Hacker News new | ask | show | jobs
by mathias_10gen 5472 days ago
FYI - Your _id trick is similar to the ObjectID type mongodb uses by default.

"A BSON ObjectID is a 12-byte value consisting of a 4-byte timestamp (seconds since epoch), a 3-byte machine id, a 2-byte process id, and a 3-byte counter. Note that the timestamp and counter fields must be stored big endian unlike the rest of BSON. This is because they are compared byte-by-byte and we want to ensure a mostly increasing order."

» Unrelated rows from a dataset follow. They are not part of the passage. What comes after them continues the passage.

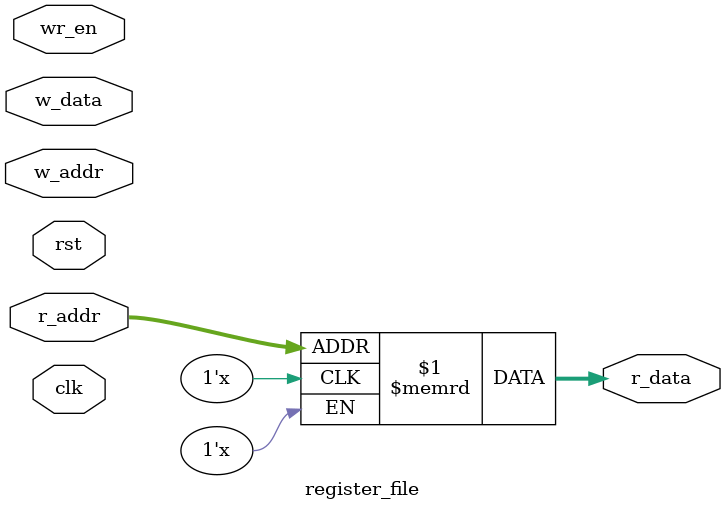
<source format=v>
`timescale 1ns / 1ps


module register_file
#(parameter B = 8,  // numero de bits
            W = 2)  // numero de endereços
(   input wire clk, rst,
    input wire wr_en,
    input wire [W-1:0] w_addr, r_addr,
    input wire [B-1:0] w_data,
    output wire [B-1:0] r_data);
    
    reg [B-1:0] array_reg [2**W-1:0];
    
    /* modo 1
    // operaçao de escrita
    always @(posedge clk, posedge rst) begin
        if (rst) begin
            for (i = 0; i < 2**W; i = i + 1) begin
                array_reg[i] <= {B{1'b0}};
            end
        end else if(wr_en) begin
            array_reg[w_addr] <= w_data;
        end
    end
    
    // operaçao de leitura
    assign r_data = array_reg[r_addr];
    */
    
    genvar i;
    generate
        for(i = 0; i < 2**W; i = i+1) begin : reg_file_lop
            register reg_inst(.clk(clk), .rst(rst), .en(wr_en & (w_addr == i)), .d(w_data), .q(array_reg[i]));
        end
    endgenerate
    
    assign r_data = array_reg[r_addr];
endmodule

</source>
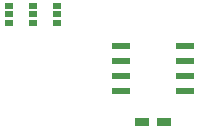
<source format=gtp>
G04 #@! TF.FileFunction,Paste,Top*
%FSLAX46Y46*%
G04 Gerber Fmt 4.6, Leading zero omitted, Abs format (unit mm)*
G04 Created by KiCad (PCBNEW 4.0.6) date Fri Jul 21 16:03:20 2017*
%MOMM*%
%LPD*%
G01*
G04 APERTURE LIST*
%ADD10C,0.100000*%
%ADD11R,1.550000X0.600000*%
%ADD12R,1.200000X0.750000*%
%ADD13R,0.762000X0.508000*%
G04 APERTURE END LIST*
D10*
D11*
X70706000Y-46990000D03*
X70706000Y-48260000D03*
X70706000Y-49530000D03*
X70706000Y-50800000D03*
X76106000Y-50800000D03*
X76106000Y-49530000D03*
X76106000Y-48260000D03*
X76106000Y-46990000D03*
D12*
X72456000Y-53467000D03*
X74356000Y-53467000D03*
D13*
X65278000Y-44323000D03*
X65278000Y-45034200D03*
X65278000Y-43611800D03*
X63246000Y-44323000D03*
X63246000Y-45034200D03*
X63246000Y-43611800D03*
X61214000Y-44323000D03*
X61214000Y-45034200D03*
X61214000Y-43611800D03*
M02*

</source>
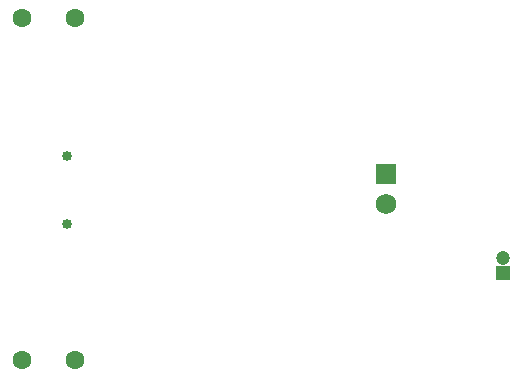
<source format=gbs>
G04*
G04 #@! TF.GenerationSoftware,Altium Limited,Altium Designer,20.1.14 (287)*
G04*
G04 Layer_Color=16711935*
%FSLAX44Y44*%
%MOMM*%
G71*
G04*
G04 #@! TF.SameCoordinates,D1A4AC06-9C69-4D29-80E8-20607C734ED5*
G04*
G04*
G04 #@! TF.FilePolarity,Negative*
G04*
G01*
G75*
%ADD53C,1.2032*%
%ADD70R,1.2032X1.2032*%
%ADD71C,1.6032*%
%ADD72C,0.8532*%
%ADD73R,1.7532X1.7532*%
%ADD74C,1.7532*%
D53*
X704596Y449580D02*
D03*
D70*
Y436880D02*
D03*
D71*
X342032Y363220D02*
D03*
X297032D02*
D03*
X342032Y653034D02*
D03*
X297032D02*
D03*
D72*
X335280Y478846D02*
D03*
Y536646D02*
D03*
D73*
X605282Y520954D02*
D03*
D74*
Y495554D02*
D03*
M02*

</source>
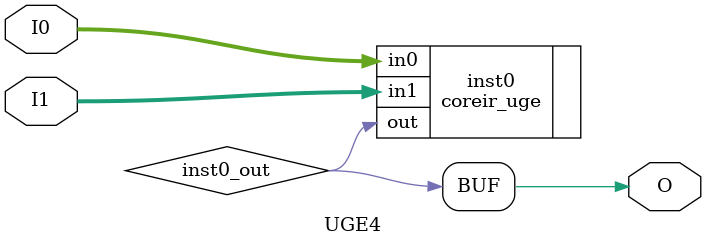
<source format=v>
module UGE4 (input [3:0] I0, input [3:0] I1, output  O);
wire  inst0_out;
coreir_uge inst0 (.in0(I0), .in1(I1), .out(inst0_out));
assign O = inst0_out;
endmodule


</source>
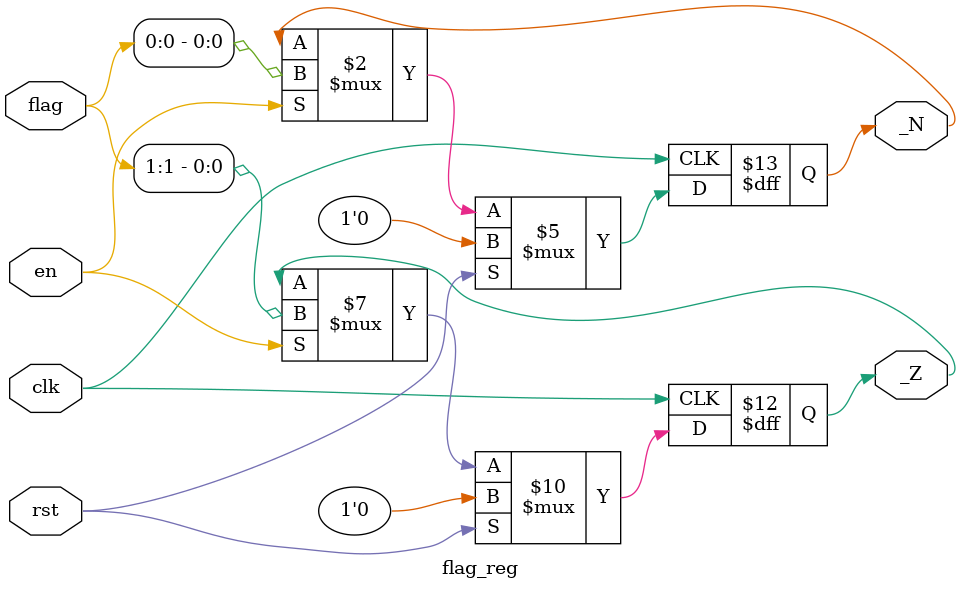
<source format=v>
module flag_reg(

    input           en, rst, clk,
    input   [1:0]   flag,

    output  reg     _Z, _N

);

    always @(negedge clk) begin
        if(rst) begin
            _Z <= 1'b0;
            _N <= 1'b0;
        end else begin
            if (en) begin
                _Z <= flag[1];
                _N <= flag[0];
            end
        end
    end

endmodule
</source>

http://www.mongodb.org/display/DOCS/Object+IDs#ObjectIDs-BSO...

2 comments

My _id is different from ObjectID. It does begin with a timestamp but one that has 2010 as epoch. It's also followed by a kind of user ID and a piece of random identifier that appears elsewhere in the document.
Interesting, so the _id trick mentioned by FooBarWidget is not the real reason for the speedup?
It is. I was using a totally random string key, not the default ObjectID.
So if you stick with the default _id, the claim of "Your indexes must fit in memory" is no longer valid?
That totally depends on your workload. In my case my working set happens to be mostly equal to the most recently inserted data. If you have to regularly access lots of random documents with no locality whatsoever then your working set is very large and should fit in memory.

By sticking with the default _id, with my workload my _id index doesn't have to fit into memory. I can't actually use the default _id for various reasons but that's a whole different discussion.

Useful information, thanks!